### Te volgen instructies
Herhaal letterlijk de regels vanaf de regel met "[325, 378, 412, 490] [274, 360, 390, 498]" tot en met de regel met "[20, 259, 98, 361]". Laat de afbeeldingen weg uit je antwoord.

### Getoonde gegevens
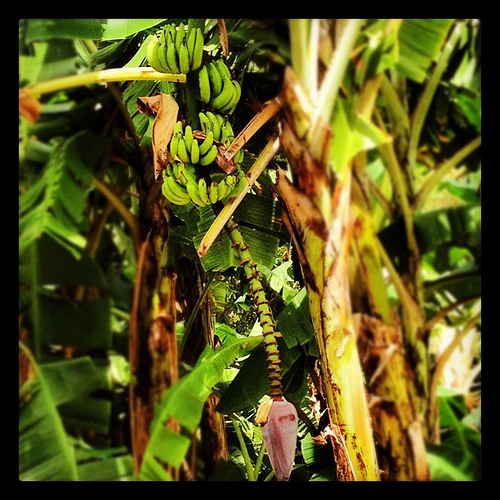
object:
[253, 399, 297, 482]
banana flower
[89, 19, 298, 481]
tree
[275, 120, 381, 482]
tree stalk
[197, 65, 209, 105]
green banana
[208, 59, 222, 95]
green banana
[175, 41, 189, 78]
green banana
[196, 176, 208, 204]
green banana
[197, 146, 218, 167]
green banana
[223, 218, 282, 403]
stem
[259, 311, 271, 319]
bug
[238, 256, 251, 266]
bug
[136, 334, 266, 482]
leaf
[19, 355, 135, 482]
leaf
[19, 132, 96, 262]
leaf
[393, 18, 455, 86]
leaf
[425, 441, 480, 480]
leaf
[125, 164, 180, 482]
tree stalk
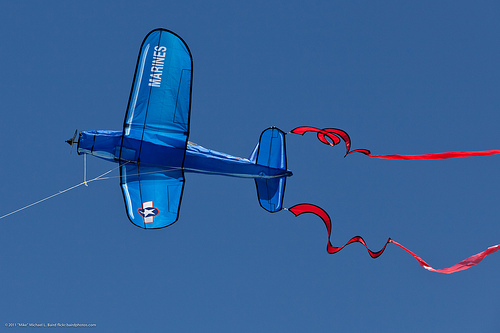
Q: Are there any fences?
A: No, there are no fences.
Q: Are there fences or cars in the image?
A: No, there are no fences or cars.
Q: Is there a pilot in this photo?
A: No, there are no pilots.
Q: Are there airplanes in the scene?
A: Yes, there is an airplane.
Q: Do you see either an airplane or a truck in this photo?
A: Yes, there is an airplane.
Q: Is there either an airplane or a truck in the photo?
A: Yes, there is an airplane.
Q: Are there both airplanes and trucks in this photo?
A: No, there is an airplane but no trucks.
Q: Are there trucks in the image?
A: No, there are no trucks.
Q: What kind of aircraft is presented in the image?
A: The aircraft is an airplane.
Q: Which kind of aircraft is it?
A: The aircraft is an airplane.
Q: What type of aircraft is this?
A: This is an airplane.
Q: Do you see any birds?
A: No, there are no birds.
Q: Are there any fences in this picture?
A: No, there are no fences.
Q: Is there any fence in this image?
A: No, there are no fences.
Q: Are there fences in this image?
A: No, there are no fences.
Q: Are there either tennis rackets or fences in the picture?
A: No, there are no fences or tennis rackets.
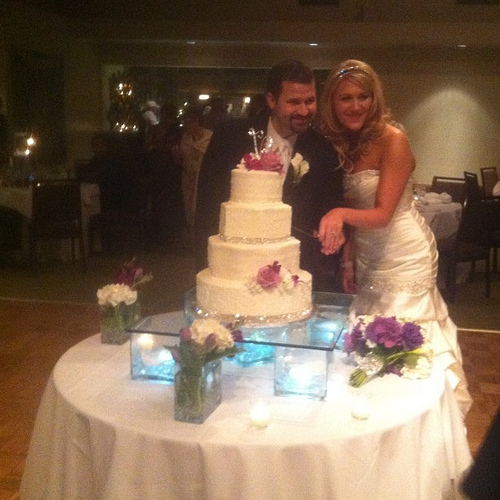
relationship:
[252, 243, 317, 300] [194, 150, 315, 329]
flowers on wedding cake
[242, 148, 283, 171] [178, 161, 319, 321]
flowers on top of cake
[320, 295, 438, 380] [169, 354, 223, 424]
flowers in vase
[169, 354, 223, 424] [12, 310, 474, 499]
vase on table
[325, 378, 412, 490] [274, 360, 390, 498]
candles on side of table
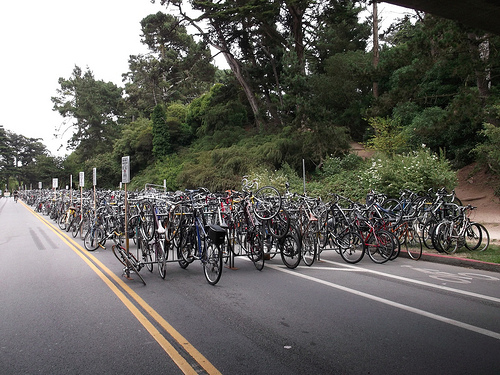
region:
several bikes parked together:
[5, 185, 480, 284]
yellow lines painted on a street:
[47, 220, 197, 374]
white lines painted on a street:
[368, 285, 496, 340]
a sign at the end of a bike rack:
[119, 149, 134, 277]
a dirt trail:
[473, 170, 498, 237]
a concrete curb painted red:
[400, 253, 496, 273]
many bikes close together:
[19, 176, 433, 279]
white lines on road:
[350, 266, 386, 316]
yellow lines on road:
[126, 284, 214, 368]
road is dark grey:
[20, 259, 98, 361]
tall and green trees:
[218, 11, 400, 119]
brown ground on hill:
[427, 170, 489, 225]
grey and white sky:
[19, 16, 88, 103]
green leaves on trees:
[62, 69, 120, 124]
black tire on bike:
[167, 241, 243, 279]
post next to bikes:
[118, 155, 135, 297]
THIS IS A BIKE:
[177, 188, 234, 283]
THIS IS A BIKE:
[225, 189, 288, 221]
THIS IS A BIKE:
[235, 225, 266, 270]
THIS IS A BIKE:
[270, 215, 305, 260]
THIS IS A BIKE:
[309, 214, 367, 257]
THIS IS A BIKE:
[351, 188, 401, 260]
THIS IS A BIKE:
[435, 203, 479, 250]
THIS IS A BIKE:
[82, 214, 102, 256]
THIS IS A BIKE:
[56, 194, 80, 236]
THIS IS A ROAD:
[257, 297, 337, 351]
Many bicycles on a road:
[17, 178, 493, 285]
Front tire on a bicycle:
[202, 245, 229, 285]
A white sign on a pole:
[120, 153, 137, 277]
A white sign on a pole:
[87, 161, 99, 240]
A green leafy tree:
[54, 67, 115, 152]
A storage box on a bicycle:
[204, 223, 225, 242]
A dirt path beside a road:
[449, 154, 494, 246]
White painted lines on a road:
[332, 261, 498, 341]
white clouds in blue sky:
[16, 9, 43, 41]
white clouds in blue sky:
[6, 80, 28, 100]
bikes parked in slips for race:
[135, 210, 161, 260]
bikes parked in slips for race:
[272, 212, 305, 260]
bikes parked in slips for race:
[315, 197, 346, 242]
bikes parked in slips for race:
[373, 202, 396, 252]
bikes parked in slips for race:
[438, 176, 458, 237]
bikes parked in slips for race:
[123, 204, 155, 259]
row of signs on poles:
[23, 153, 130, 266]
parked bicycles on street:
[1, 181, 483, 373]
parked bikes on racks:
[18, 184, 493, 286]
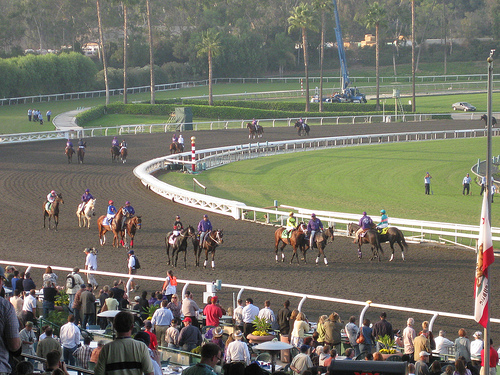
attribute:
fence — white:
[37, 95, 62, 101]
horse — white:
[76, 199, 97, 227]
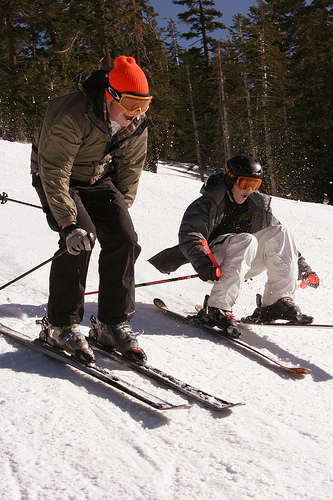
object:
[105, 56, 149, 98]
beanie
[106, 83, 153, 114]
goggle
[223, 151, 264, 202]
helmet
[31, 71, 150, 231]
jacket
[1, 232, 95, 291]
pole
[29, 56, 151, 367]
man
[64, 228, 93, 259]
hand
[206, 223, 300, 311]
pants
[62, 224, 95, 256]
glove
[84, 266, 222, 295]
pole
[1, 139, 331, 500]
trail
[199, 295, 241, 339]
boot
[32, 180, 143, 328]
pants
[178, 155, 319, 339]
man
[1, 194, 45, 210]
pole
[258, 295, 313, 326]
boot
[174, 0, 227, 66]
trees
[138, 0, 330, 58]
sky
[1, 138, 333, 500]
snow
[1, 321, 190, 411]
ski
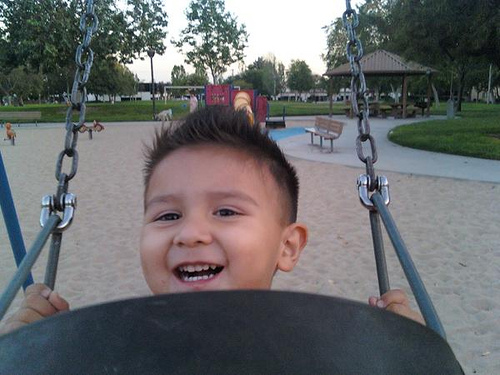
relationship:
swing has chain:
[15, 5, 464, 373] [344, 1, 398, 210]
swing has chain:
[15, 5, 464, 373] [56, 2, 99, 216]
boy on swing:
[24, 118, 418, 324] [15, 5, 464, 373]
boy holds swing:
[24, 118, 418, 324] [15, 5, 464, 373]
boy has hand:
[24, 118, 418, 324] [4, 275, 74, 343]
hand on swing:
[4, 275, 74, 343] [15, 5, 464, 373]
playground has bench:
[2, 106, 496, 374] [298, 109, 351, 154]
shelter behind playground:
[324, 49, 438, 119] [2, 106, 496, 374]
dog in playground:
[152, 103, 175, 124] [2, 106, 496, 374]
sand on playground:
[328, 187, 480, 281] [2, 106, 496, 374]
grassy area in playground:
[393, 118, 497, 167] [2, 106, 496, 374]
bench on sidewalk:
[298, 109, 351, 154] [278, 120, 500, 195]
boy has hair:
[24, 118, 418, 324] [133, 104, 303, 199]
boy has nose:
[24, 118, 418, 324] [175, 216, 212, 248]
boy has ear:
[24, 118, 418, 324] [275, 214, 308, 275]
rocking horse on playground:
[66, 113, 110, 146] [2, 106, 496, 374]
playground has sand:
[2, 106, 496, 374] [328, 187, 480, 281]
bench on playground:
[298, 109, 351, 154] [2, 106, 496, 374]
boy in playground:
[24, 118, 418, 324] [2, 106, 496, 374]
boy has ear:
[2, 106, 426, 331] [275, 214, 308, 275]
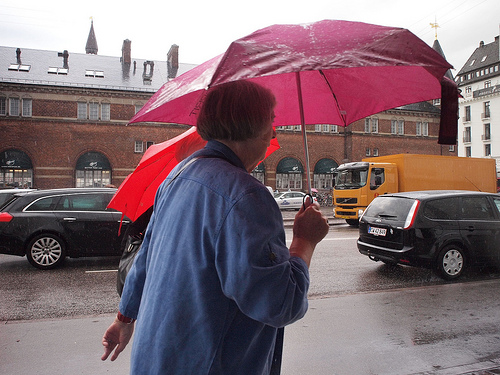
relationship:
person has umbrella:
[103, 78, 330, 374] [123, 20, 465, 127]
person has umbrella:
[115, 204, 155, 297] [104, 123, 281, 235]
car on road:
[0, 187, 144, 271] [1, 222, 497, 324]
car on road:
[357, 190, 499, 282] [1, 222, 497, 324]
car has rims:
[0, 187, 144, 271] [29, 235, 62, 266]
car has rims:
[357, 190, 499, 282] [442, 249, 465, 275]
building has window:
[454, 34, 499, 186] [465, 104, 471, 121]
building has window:
[454, 34, 499, 186] [482, 101, 490, 118]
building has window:
[454, 34, 499, 186] [482, 121, 490, 140]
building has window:
[454, 34, 499, 186] [463, 126, 473, 142]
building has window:
[454, 34, 499, 186] [465, 144, 472, 157]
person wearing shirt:
[103, 78, 330, 374] [116, 138, 310, 374]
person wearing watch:
[103, 78, 330, 374] [115, 310, 135, 326]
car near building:
[271, 188, 319, 210] [1, 44, 457, 196]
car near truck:
[357, 190, 499, 282] [330, 153, 498, 227]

### Volledig antwoord
[325, 378, 412, 490] [274, 360, 390, 498]
candles on side of table
region:
several bikes parked together:
[5, 185, 480, 284]
yellow lines painted on a street:
[47, 220, 197, 374]
white lines painted on a street:
[368, 285, 496, 340]
a sign at the end of a bike rack:
[119, 149, 134, 277]
a dirt trail:
[473, 170, 498, 237]
a concrete curb painted red:
[400, 253, 496, 273]
many bikes close together:
[19, 176, 433, 279]
white lines on road:
[350, 266, 386, 316]
yellow lines on road:
[126, 284, 214, 368]
road is dark grey:
[20, 259, 98, 361]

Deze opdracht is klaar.